We read “The Impossible Knife of Memory” by Laurie Halse Anderson for my YA Lit class this week to the mixed reactions of most of my peers. Many of them thought the main character of Hayley was too much of a “special snowflake” who spent an exorbitant amount of time being a stereotypical rebellious and angst-ridden 16 year-old. They also thought Anderson was out of touch with the way teens think and act and speak and especially with the way they text (I have to agree with them on this matter—the texting sequences in this novel are horrifying).
One aspect we all generally loved is the main storyline between Hayley and her father.
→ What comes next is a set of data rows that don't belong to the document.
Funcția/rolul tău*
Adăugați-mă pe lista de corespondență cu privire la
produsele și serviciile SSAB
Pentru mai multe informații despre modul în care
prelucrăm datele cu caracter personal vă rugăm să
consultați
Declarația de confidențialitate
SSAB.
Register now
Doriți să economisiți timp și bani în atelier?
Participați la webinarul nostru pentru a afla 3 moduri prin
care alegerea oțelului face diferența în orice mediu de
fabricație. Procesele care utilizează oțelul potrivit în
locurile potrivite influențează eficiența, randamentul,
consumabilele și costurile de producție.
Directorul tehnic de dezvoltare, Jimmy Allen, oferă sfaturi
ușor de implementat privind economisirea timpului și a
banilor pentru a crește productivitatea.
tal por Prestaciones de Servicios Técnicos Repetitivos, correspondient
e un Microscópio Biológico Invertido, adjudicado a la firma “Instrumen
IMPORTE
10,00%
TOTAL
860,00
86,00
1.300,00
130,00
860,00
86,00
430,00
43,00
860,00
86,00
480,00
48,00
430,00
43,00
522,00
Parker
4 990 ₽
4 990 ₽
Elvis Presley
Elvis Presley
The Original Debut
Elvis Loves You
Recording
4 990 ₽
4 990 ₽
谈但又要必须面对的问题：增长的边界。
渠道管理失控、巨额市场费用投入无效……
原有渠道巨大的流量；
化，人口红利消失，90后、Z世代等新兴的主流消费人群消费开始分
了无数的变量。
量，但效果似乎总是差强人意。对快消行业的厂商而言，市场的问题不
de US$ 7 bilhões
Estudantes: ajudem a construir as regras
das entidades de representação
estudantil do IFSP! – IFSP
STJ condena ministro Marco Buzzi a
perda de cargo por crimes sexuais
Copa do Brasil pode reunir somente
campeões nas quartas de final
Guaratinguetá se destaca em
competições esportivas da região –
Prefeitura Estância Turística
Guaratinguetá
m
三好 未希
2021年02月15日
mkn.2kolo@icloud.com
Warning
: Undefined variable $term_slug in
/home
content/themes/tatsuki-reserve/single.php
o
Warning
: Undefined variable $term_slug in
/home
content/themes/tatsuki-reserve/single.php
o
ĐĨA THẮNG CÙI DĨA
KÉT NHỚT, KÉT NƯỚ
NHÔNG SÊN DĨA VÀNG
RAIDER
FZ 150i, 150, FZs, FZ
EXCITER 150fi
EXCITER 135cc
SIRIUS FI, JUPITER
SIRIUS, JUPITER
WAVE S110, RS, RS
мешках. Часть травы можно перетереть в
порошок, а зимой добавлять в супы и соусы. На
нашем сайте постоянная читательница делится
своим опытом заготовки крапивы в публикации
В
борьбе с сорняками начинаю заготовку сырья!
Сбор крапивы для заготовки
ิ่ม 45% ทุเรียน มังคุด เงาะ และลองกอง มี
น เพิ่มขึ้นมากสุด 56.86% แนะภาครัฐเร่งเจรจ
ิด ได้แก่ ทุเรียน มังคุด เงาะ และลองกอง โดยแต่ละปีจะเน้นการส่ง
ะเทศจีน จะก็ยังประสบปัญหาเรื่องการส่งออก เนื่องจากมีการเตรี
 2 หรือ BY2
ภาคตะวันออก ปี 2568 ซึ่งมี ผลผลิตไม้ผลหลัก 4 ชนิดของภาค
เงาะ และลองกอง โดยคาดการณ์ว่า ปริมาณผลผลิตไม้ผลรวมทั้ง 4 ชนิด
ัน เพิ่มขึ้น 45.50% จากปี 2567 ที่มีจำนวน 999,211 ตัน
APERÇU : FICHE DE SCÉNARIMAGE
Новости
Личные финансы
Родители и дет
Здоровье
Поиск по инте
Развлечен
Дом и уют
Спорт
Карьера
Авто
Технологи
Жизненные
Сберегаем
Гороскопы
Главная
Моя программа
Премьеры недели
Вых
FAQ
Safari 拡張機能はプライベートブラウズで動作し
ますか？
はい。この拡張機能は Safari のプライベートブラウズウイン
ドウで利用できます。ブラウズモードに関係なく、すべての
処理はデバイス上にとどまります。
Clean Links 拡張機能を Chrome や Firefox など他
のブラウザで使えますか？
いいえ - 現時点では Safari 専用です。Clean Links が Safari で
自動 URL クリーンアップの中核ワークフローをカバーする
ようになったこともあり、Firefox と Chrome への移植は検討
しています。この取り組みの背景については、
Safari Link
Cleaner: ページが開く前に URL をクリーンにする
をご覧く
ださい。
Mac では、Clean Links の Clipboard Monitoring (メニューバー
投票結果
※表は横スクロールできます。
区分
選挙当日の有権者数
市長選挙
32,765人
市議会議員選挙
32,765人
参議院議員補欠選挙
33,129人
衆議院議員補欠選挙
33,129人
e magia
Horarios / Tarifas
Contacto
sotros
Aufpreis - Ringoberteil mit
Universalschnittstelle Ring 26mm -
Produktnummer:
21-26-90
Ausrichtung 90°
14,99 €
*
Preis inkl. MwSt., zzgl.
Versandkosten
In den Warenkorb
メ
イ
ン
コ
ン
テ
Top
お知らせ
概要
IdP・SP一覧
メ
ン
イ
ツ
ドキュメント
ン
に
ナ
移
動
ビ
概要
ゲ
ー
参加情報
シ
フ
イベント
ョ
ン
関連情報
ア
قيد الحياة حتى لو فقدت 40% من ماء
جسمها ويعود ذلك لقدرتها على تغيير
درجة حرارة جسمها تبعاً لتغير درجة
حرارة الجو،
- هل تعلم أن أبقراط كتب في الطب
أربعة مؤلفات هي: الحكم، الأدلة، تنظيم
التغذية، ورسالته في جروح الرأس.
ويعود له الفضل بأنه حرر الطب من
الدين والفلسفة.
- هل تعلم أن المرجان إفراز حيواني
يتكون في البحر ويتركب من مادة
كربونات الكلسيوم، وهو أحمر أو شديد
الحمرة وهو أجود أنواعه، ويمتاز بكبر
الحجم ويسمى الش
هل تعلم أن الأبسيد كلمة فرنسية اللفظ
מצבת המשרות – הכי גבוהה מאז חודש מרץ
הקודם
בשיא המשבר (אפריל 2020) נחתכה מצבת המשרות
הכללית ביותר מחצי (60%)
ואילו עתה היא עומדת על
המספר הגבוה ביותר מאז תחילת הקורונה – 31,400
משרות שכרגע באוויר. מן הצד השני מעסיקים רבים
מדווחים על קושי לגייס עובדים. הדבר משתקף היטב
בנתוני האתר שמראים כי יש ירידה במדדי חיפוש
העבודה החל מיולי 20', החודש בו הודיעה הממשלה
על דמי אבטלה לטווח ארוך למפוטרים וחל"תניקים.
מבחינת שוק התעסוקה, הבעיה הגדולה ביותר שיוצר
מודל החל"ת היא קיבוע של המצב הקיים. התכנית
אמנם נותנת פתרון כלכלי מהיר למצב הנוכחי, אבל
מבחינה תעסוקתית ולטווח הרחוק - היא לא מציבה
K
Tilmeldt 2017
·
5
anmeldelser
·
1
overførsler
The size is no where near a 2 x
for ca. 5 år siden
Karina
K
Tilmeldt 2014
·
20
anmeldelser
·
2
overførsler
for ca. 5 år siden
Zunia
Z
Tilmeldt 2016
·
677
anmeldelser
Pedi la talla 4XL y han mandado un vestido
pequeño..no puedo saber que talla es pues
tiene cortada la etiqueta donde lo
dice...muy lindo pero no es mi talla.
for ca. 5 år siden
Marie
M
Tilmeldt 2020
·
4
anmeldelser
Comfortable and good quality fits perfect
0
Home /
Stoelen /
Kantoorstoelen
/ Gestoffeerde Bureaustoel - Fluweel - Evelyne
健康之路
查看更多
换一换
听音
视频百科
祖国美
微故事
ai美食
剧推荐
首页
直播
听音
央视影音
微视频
She is a teenager struggling to take care of her veteran father who is grappling with undiagnosed and unmedicated PTSD. There’s a lot of stuff going on there, and Anderson’s portrayal of that relationship is almost painfully beautiful and scary. This is an infliction that so many people suffer from and it is one that, for the most part in this country, feels pushed aside. Anderson wrote a story that needed to be written, and we all agreed on her success in that endeavor.
Personally, I loved reading “The Impossible Knife of Memory.” Sure, some of the dialogue was a stretch and the texting made me wither and cringe, but I thoroughly enjoyed it. The story is at times disheartening and harrowing, at others, hopeful and buoyant, and always insightful. It’s contemporary YA lit at its best. But that shouldn’t surprise anyone (LAURIE HALSE ANDERSON).